Meta’s handling of the announcement that end-to-end encryption would be removed from Instagram direct messages offers a masterclass in how large corporations manage unwelcome news. The change, effective May 8, 2026, was buried in a help page update. The low-profile disclosure minimized immediate public reaction while ensuring the company met its technical disclosure obligations.
Encryption on Instagram was introduced in 2023 as an opt-in feature following Zuckerberg’s 2019 commitment. Meta’s announcement of its removal was similarly understated. By updating a help page and revising an old news post rather than issuing a press release, the company ensured minimal attention to a significant privacy change.
After May 8, all Instagram DMs will be accessible to Meta. The full implications of this change are only now being understood by the public. Many users remain unaware that the feature existed, let alone that it is being removed.

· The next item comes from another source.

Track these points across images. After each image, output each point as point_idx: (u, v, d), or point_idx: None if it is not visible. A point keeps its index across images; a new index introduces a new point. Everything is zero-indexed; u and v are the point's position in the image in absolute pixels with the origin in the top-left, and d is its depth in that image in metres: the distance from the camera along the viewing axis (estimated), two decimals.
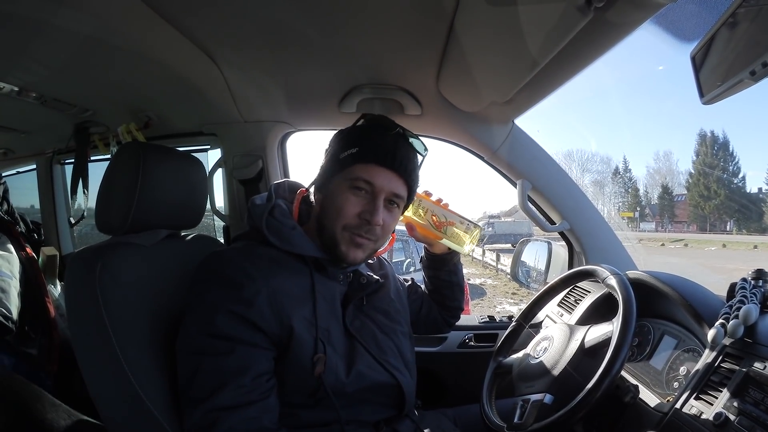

Law enforcement agencies including the FBI, Interpol, and national bodies in Australia and the UK had advocated for this change. Child safety advocates backed their position. Australia reportedly saw the feature deactivated before the official global cutoff.
Privacy advocates are calling out the communications strategy as deliberately obscure. Digital Rights Watch argued that users deserved direct, prominent notification of a change to their privacy settings. Tom Sulston described the approach as consistent with a pattern of treating user rights as a communications problem to be managed rather than a value to be upheld.